Corresponding to these two subgroups, define two vectors in the group algebra $\mathbb{C}S_n$ as

$a_\lambda=\sum_{g\in P_\lambda} e_g$

and

$b_\lambda=\sum_{g\in Q_\lambda} \sgn(g) e_g$

where $e_g$ is the unit vector corresponding to g, and $\sgn(g)$ is the signature of the permutation. The product

$c_\lambda := a_\lambda b_\lambda = \sum_{g\in P_\lambda,h\in Q_\lambda} \sgn(h) e_{gh}$

is the Young symmetrizer corresponding to the Young tableau λ. Each Young symmetrizer corresponds to an irreducible representation of the symmetric group, and every irreducible representation can be obtained from a corresponding Young symmetrizer. (If we replace the complex numbers by more general fields the corresponding representations will not be irreducible in general.)

## Construction

Let V be any vector space over the complex numbers. Consider then the tensor product vector space $V^{\otimes n}=V \otimes V \otimes \cdots \otimes V$ (n times). Let Sn act on this tensor product space by permuting the indices.
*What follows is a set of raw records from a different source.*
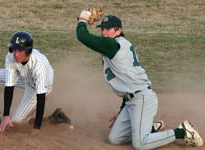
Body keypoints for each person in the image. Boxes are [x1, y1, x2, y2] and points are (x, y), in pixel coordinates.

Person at [76, 10, 203, 149]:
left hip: (142, 99)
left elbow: (83, 36)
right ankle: (150, 129)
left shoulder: (113, 45)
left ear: (118, 31)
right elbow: (127, 84)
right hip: (131, 100)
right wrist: (121, 112)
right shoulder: (115, 45)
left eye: (107, 29)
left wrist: (83, 21)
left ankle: (182, 131)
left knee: (140, 144)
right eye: (102, 29)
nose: (104, 33)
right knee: (115, 138)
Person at [0, 31, 54, 135]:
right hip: (23, 76)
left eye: (20, 50)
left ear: (27, 51)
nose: (16, 54)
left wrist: (37, 127)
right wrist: (6, 116)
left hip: (37, 85)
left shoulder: (39, 67)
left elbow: (40, 97)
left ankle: (54, 118)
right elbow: (9, 86)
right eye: (14, 49)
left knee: (15, 123)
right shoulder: (11, 57)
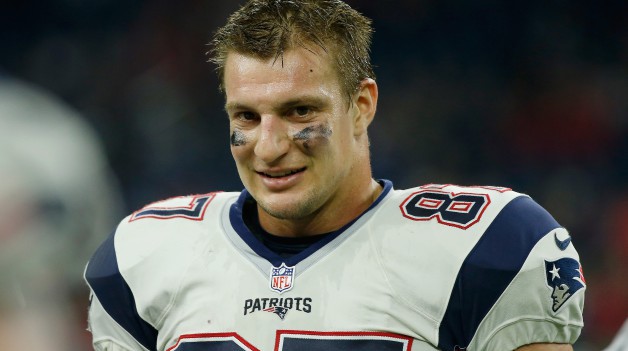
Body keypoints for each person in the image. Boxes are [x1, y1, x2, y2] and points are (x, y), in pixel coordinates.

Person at [84, 0, 586, 350]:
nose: (270, 146)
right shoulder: (145, 256)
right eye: (247, 117)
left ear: (362, 105)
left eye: (300, 111)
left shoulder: (488, 247)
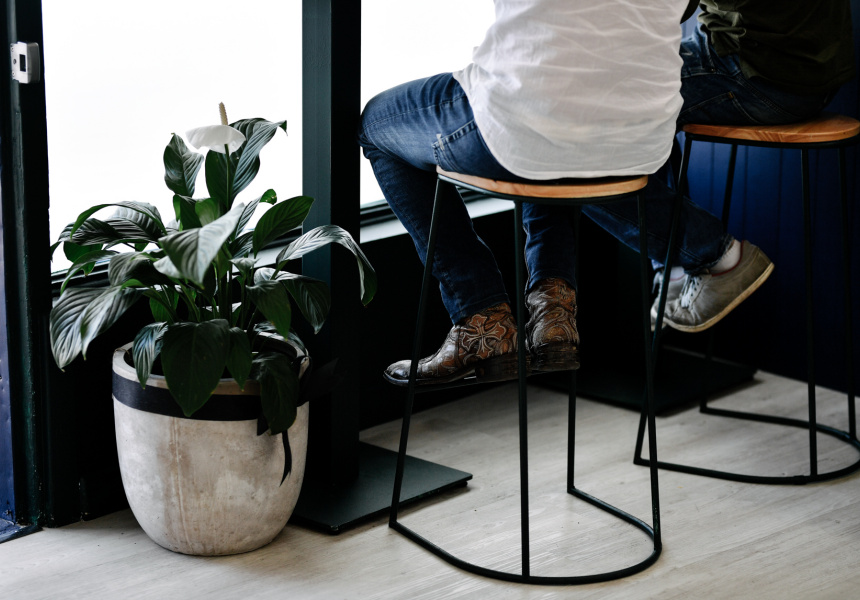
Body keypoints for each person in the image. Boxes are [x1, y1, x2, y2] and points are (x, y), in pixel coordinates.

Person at [357, 0, 767, 386]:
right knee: (556, 126)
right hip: (644, 129)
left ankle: (480, 318)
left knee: (376, 125)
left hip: (526, 121)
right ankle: (552, 317)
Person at [636, 0, 855, 331]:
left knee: (616, 104)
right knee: (634, 94)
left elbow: (664, 8)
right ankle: (676, 270)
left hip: (762, 70)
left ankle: (709, 256)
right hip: (817, 66)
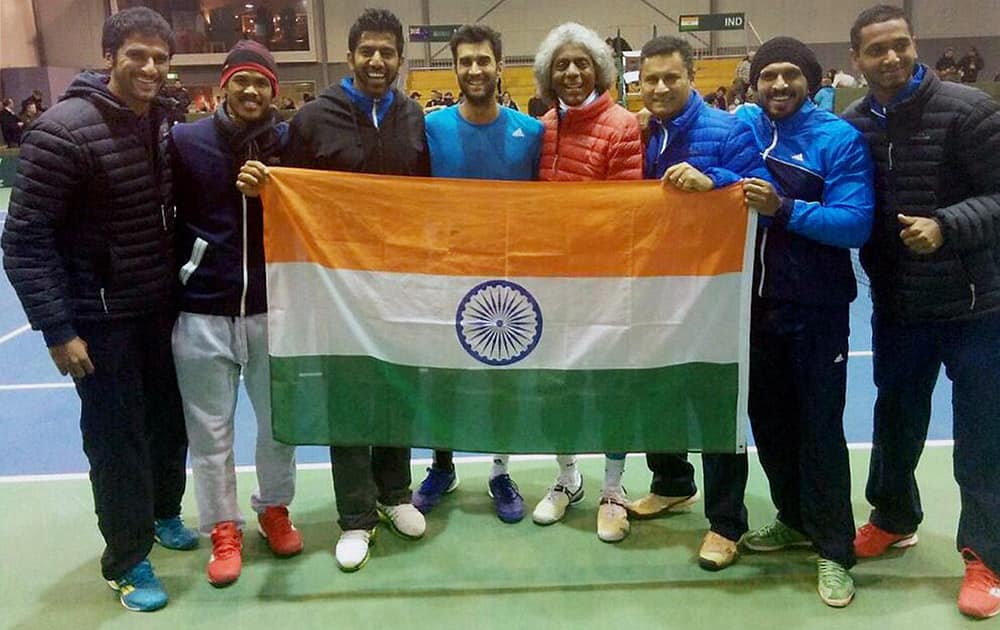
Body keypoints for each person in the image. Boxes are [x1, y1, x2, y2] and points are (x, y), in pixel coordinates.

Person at [1, 7, 196, 612]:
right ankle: (128, 560)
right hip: (100, 321)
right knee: (117, 442)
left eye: (160, 59)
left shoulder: (162, 122)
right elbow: (24, 240)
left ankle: (164, 514)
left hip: (160, 312)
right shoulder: (62, 131)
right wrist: (59, 330)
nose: (149, 68)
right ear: (110, 55)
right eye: (136, 55)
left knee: (170, 426)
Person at [238, 7, 429, 573]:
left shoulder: (413, 117)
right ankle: (356, 517)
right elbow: (289, 189)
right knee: (348, 401)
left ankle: (395, 494)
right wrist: (261, 183)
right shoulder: (315, 118)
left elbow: (426, 196)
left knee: (396, 389)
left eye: (387, 52)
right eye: (367, 51)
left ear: (399, 58)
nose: (377, 60)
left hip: (400, 288)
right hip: (337, 289)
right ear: (351, 56)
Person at [843, 5, 1000, 619]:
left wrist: (947, 226)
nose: (891, 58)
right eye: (876, 50)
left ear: (915, 47)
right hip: (901, 306)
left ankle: (985, 556)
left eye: (900, 46)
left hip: (976, 307)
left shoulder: (969, 109)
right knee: (895, 421)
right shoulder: (854, 124)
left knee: (983, 435)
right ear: (856, 60)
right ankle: (893, 517)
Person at [734, 36, 874, 607]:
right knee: (768, 421)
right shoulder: (744, 126)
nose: (780, 85)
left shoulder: (837, 138)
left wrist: (784, 209)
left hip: (815, 310)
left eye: (791, 75)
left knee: (819, 429)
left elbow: (854, 223)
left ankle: (835, 549)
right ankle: (791, 517)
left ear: (812, 81)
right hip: (752, 308)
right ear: (756, 83)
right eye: (769, 76)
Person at [628, 35, 767, 571]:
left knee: (714, 402)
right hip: (653, 286)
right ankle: (671, 483)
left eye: (671, 78)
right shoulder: (641, 133)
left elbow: (760, 185)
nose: (660, 88)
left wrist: (717, 182)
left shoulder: (731, 129)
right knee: (654, 391)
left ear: (692, 77)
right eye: (650, 79)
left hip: (711, 293)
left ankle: (727, 522)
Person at [170, 40, 301, 588]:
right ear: (223, 85)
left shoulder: (290, 145)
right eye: (241, 80)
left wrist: (277, 188)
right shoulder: (184, 141)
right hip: (201, 311)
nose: (251, 91)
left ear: (275, 90)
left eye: (262, 83)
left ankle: (273, 508)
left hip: (272, 310)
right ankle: (223, 527)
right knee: (210, 432)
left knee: (279, 424)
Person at [412, 24, 543, 525]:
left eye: (483, 60)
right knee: (443, 375)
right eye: (465, 61)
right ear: (455, 68)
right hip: (445, 271)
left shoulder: (529, 133)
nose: (474, 70)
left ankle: (498, 470)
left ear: (498, 65)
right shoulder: (432, 127)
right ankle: (442, 466)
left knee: (501, 379)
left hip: (509, 274)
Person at [529, 22, 642, 542]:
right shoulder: (546, 127)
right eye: (561, 64)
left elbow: (623, 213)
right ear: (548, 75)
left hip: (605, 282)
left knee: (611, 387)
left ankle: (614, 488)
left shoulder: (621, 125)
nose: (572, 72)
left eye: (581, 63)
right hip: (553, 283)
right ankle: (568, 478)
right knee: (559, 385)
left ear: (599, 68)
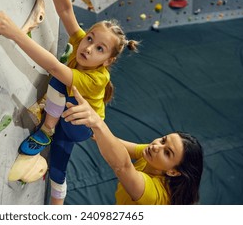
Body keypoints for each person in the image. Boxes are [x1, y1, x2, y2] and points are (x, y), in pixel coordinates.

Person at [0, 0, 139, 205]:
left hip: (80, 127)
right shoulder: (82, 45)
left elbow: (56, 69)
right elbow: (66, 11)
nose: (88, 48)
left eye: (99, 48)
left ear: (109, 60)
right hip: (66, 121)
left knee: (59, 76)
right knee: (58, 168)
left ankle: (47, 128)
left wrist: (14, 32)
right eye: (90, 38)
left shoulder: (97, 78)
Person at [62, 86, 204, 205]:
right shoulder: (152, 154)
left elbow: (122, 166)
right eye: (163, 140)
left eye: (167, 153)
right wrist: (90, 124)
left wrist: (97, 122)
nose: (156, 146)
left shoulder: (155, 195)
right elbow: (116, 143)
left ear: (173, 172)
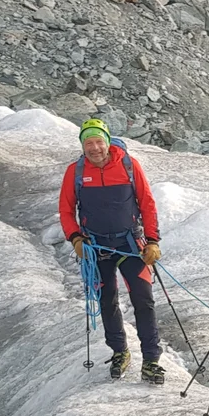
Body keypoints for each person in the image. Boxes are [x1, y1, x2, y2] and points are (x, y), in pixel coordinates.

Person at [59, 118, 166, 382]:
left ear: (107, 142)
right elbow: (65, 209)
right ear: (82, 146)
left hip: (130, 244)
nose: (95, 148)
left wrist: (152, 240)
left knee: (144, 299)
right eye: (89, 143)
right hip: (96, 247)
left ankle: (151, 359)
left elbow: (147, 203)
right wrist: (75, 238)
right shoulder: (75, 171)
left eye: (99, 141)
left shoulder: (129, 166)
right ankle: (119, 351)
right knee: (107, 301)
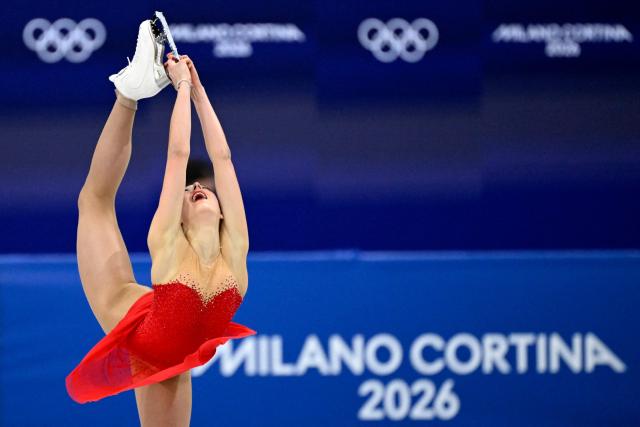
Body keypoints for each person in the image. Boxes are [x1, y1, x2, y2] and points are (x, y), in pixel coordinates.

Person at [65, 19, 255, 426]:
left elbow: (222, 160)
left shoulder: (236, 251)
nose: (192, 191)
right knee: (94, 202)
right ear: (179, 221)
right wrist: (181, 88)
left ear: (223, 210)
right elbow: (178, 154)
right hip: (134, 322)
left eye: (198, 190)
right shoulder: (167, 242)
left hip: (171, 356)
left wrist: (200, 93)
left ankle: (132, 88)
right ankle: (128, 95)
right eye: (185, 194)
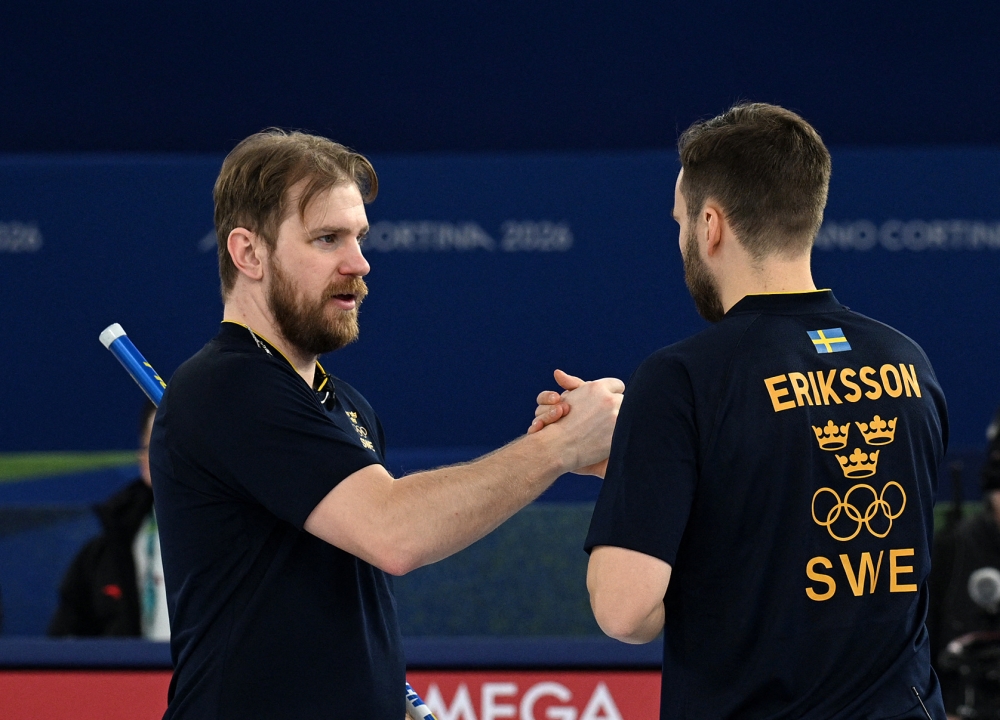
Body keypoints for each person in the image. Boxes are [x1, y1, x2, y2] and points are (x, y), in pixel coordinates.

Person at [148, 129, 622, 719]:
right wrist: (560, 447)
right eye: (327, 239)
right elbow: (395, 531)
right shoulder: (226, 387)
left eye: (359, 237)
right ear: (248, 254)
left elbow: (329, 615)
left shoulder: (344, 404)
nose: (359, 262)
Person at [536, 103, 948, 719]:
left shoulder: (682, 380)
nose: (680, 241)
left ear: (711, 225)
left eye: (679, 223)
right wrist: (651, 477)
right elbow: (795, 525)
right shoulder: (907, 363)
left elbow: (625, 614)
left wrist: (643, 487)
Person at [49, 400, 169, 639]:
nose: (174, 459)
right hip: (133, 676)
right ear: (142, 460)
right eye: (158, 446)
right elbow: (62, 647)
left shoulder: (242, 544)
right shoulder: (102, 556)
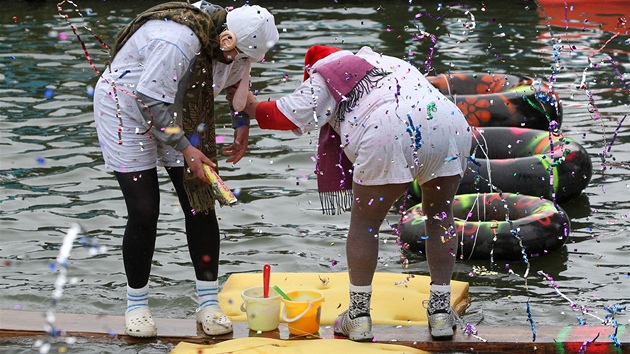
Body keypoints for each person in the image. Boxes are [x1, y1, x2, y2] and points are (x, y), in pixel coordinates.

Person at [236, 45, 471, 341]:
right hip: (448, 121)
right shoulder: (387, 60)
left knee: (365, 225)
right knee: (439, 215)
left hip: (388, 127)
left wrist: (247, 104)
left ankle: (358, 317)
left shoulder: (326, 74)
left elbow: (281, 116)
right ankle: (439, 312)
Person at [92, 1, 279, 337]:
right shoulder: (177, 41)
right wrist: (187, 149)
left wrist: (241, 124)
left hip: (180, 110)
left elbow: (236, 83)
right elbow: (152, 98)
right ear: (227, 40)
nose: (239, 64)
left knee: (200, 200)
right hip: (127, 106)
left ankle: (208, 303)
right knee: (145, 210)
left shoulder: (233, 46)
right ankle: (137, 306)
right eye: (238, 56)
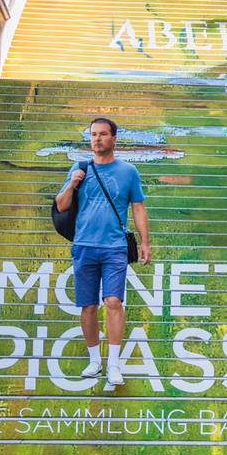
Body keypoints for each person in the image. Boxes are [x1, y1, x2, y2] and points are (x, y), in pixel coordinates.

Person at [54, 117, 152, 387]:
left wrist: (145, 242)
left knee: (113, 302)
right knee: (88, 305)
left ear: (114, 138)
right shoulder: (80, 168)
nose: (96, 139)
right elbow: (61, 206)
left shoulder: (128, 172)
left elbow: (138, 207)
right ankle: (94, 360)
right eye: (93, 134)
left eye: (102, 134)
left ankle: (114, 364)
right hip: (84, 245)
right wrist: (72, 184)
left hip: (114, 247)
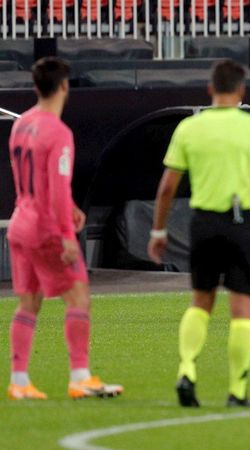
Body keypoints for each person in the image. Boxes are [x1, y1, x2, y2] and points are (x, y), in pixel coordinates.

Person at [147, 60, 250, 408]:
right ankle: (237, 390)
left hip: (203, 221)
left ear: (210, 89)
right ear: (241, 90)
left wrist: (158, 230)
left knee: (201, 302)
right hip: (241, 221)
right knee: (241, 309)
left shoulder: (189, 127)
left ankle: (187, 370)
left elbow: (167, 187)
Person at [6, 57, 123, 400]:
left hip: (20, 222)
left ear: (35, 86)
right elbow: (56, 189)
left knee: (28, 303)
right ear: (64, 86)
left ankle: (19, 380)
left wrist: (68, 208)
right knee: (78, 296)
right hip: (45, 228)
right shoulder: (59, 133)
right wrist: (65, 236)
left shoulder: (21, 124)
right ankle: (80, 377)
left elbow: (28, 180)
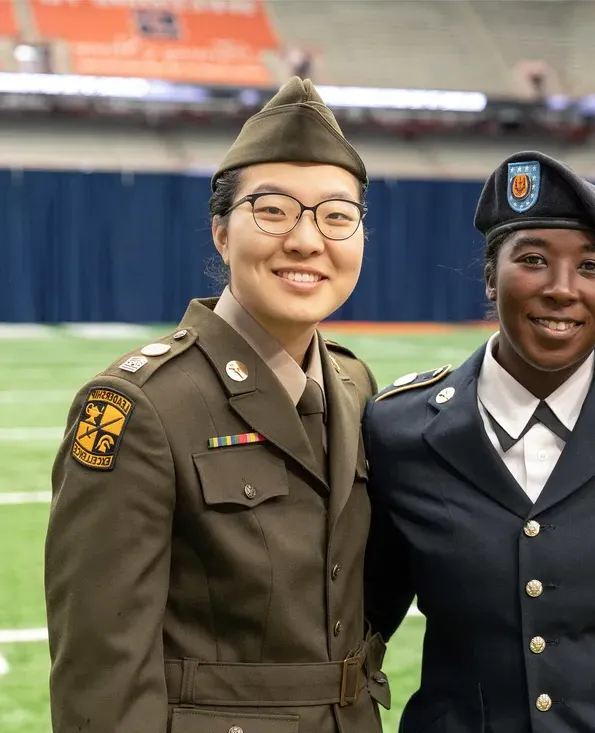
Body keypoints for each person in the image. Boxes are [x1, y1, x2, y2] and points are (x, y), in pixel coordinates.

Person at [44, 77, 390, 733]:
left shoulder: (353, 383)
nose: (307, 240)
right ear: (222, 232)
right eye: (273, 210)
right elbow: (102, 672)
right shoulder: (139, 404)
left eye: (337, 215)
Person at [363, 151, 595, 732]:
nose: (563, 289)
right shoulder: (399, 429)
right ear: (490, 275)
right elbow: (367, 614)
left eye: (592, 267)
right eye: (532, 259)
One then has a natural group algebra representation $\mathbb{C}S_n \rightarrow \text{End} (V^{\otimes n})$ on $V^{\otimes n}$.

Given a partition λ of n, so that $n=\lambda_1+\lambda_2+ \cdots +\lambda_j$, then the image of $a_\lambda$ is

$\text{Im}(a_\lambda) := a_\lambda V^{\otimes n} \cong \text{Sym}^{\lambda_1}\; V \otimes \text{Sym}^{\lambda_2}\; V \otimes \cdots \otimes \text{Sym}^{\lambda_j}\; V.$

For instance, if $n =4$, and $\lambda = (2,2)$, with the canonical Young tableau $\{\{1,2\},\{3,4\}\}$. Then the corresponding $a_\lambda$ is given by $a_\lambda = e_{\text{id}} + e_{(1,2)} + e_{(3,4)} + e_{(1,2)(3,4)}$. Let an element in $V^{\otimes 4}$ be given by $v_{1,2,3,4}:=v_1 \otimes v_2 \otimes v_3 \otimes v_4$. Then

$a_\lambda v_{1,2,3,4} = v_{1,2,3,4} + v_{2,1,3,4} + v_{1,2,4,3} + v_{2,1,4,3} = (v_1 \otimes v_2 + v_2 \otimes v_1) \otimes (v_3 \otimes v_4 + v_4 \otimes v_3).$

The latter clearly span $\text{Sym}^2\; V\otimes \text{Sym}^2\; V$.

The image of $b_\lambda$ is

$\text{Im}(b_\lambda) \cong \bigwedge^{\mu_1} V \otimes \bigwedge^{\mu_2} V \otimes \cdots \otimes \bigwedge^{\mu_k} V$

where μ is the conjugate partition to λ. Here, $\text{Sym}^i V$ and $\bigwedge^j V$ are the symmetric and alternating tensor product spaces.

The image $\mathbb{C}S_nc_\lambda$ of $c_\lambda = a_\lambda \cdot b_\lambda$ in $\mathbb{C}S_n$ is an irreducible representation[1] of Sn, called a Specht module. We write

$\text{Im}(c_\lambda) = V_\lambda$

for the irreducible representation.

Some scalar multiple of $c_\lambda$ is idempotent, that is $c^2_\lambda = \alpha_\lambda c_\lambda$ for some rational number $\alpha_\lambda\in\mathbb{Q}$. Specifically, one finds $\alpha_\lambda=n! / \text{dim } V_\lambda$. In particular, this implies that representations of the symmetric group can be defined over the rational numbers; that is, over the rational group algebra $\mathbb{Q}S_n$.

Consider, for example, S3 and the partition (2,1). Then one has $c_{(2,1)} = e_{123}+e_{213}-e_{321}-e_{312}$

If V is a complex vector space, then the images of $c_\lambda$ on spaces $V^{\otimes d}$ provides essentially all the finite-dimensional irreducible representations of GL(V).